++++ Material for the task

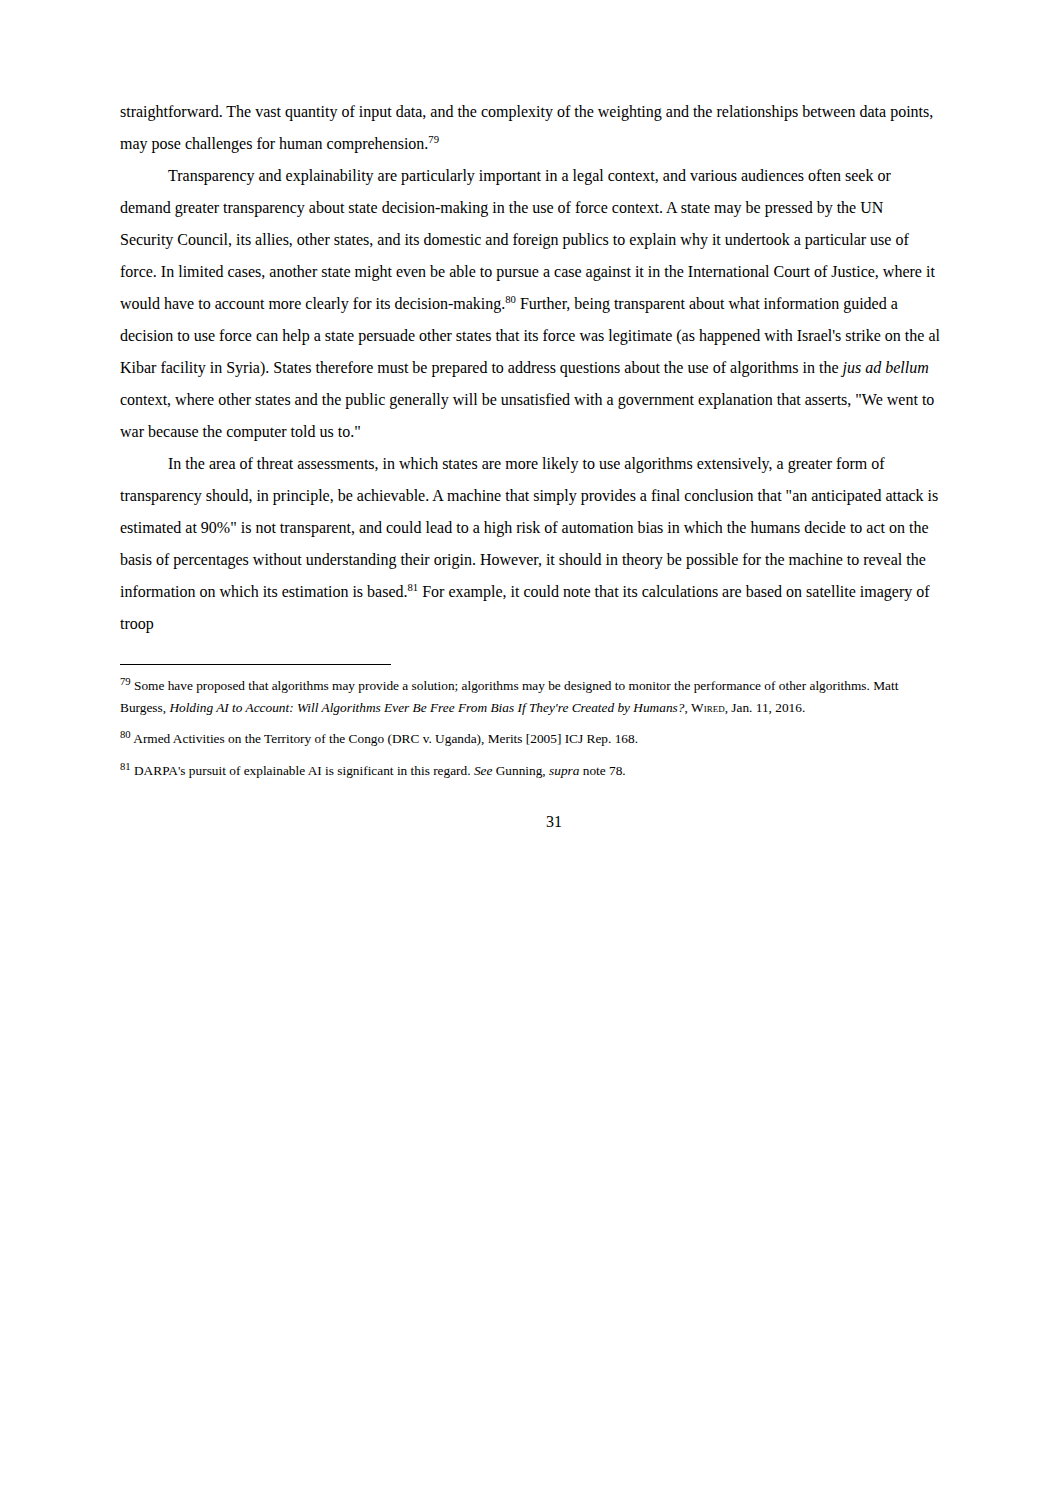straightforward. The vast quantity of input data, and the complexity of the weighting and the relationships between data points, may pose challenges for human comprehension.79
Transparency and explainability are particularly important in a legal context, and various audiences often seek or demand greater transparency about state decision-making in the use of force context. A state may be pressed by the UN Security Council, its allies, other states, and its domestic and foreign publics to explain why it undertook a particular use of force. In limited cases, another state might even be able to pursue a case against it in the International Court of Justice, where it would have to account more clearly for its decision-making.80 Further, being transparent about what information guided a decision to use force can help a state persuade other states that its force was legitimate (as happened with Israel's strike on the al Kibar facility in Syria). States therefore must be prepared to address questions about the use of algorithms in the jus ad bellum context, where other states and the public generally will be unsatisfied with a government explanation that asserts, "We went to war because the computer told us to."
In the area of threat assessments, in which states are more likely to use algorithms extensively, a greater form of transparency should, in principle, be achievable. A machine that simply provides a final conclusion that "an anticipated attack is estimated at 90%" is not transparent, and could lead to a high risk of automation bias in which the humans decide to act on the basis of percentages without understanding their origin. However, it should in theory be possible for the machine to reveal the information on which its estimation is based.81 For example, it could note that its calculations are based on satellite imagery of troop
79 Some have proposed that algorithms may provide a solution; algorithms may be designed to monitor the performance of other algorithms. Matt Burgess, Holding AI to Account: Will Algorithms Ever Be Free From Bias If They're Created by Humans?, Wired, Jan. 11, 2016.
80 Armed Activities on the Territory of the Congo (DRC v. Uganda), Merits [2005] ICJ Rep. 168.
81 DARPA's pursuit of explainable AI is significant in this regard. See Gunning, supra note 78.
31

++++++++

- **Exercise brief**: Report all lines of the material that contain the word "note".

- **Answer space**:
In the area of threat assessments, in which states are more likely to use algorithms extensively, a greater form of transparency should, in principle, be achievable. A machine that simply provides a final conclusion that "an anticipated attack is estimated at 90%" is not transparent, and could lead to a high risk of automation bias in which the humans decide to act on the basis of percentages without understanding their origin. However, it should in theory be possible for the machine to reveal the information on which its estimation is based.81 For example, it could note that its calculations are based on satellite imagery of troop
81 DARPA's pursuit of explainable AI is significant in this regard. See Gunning, supra note 78.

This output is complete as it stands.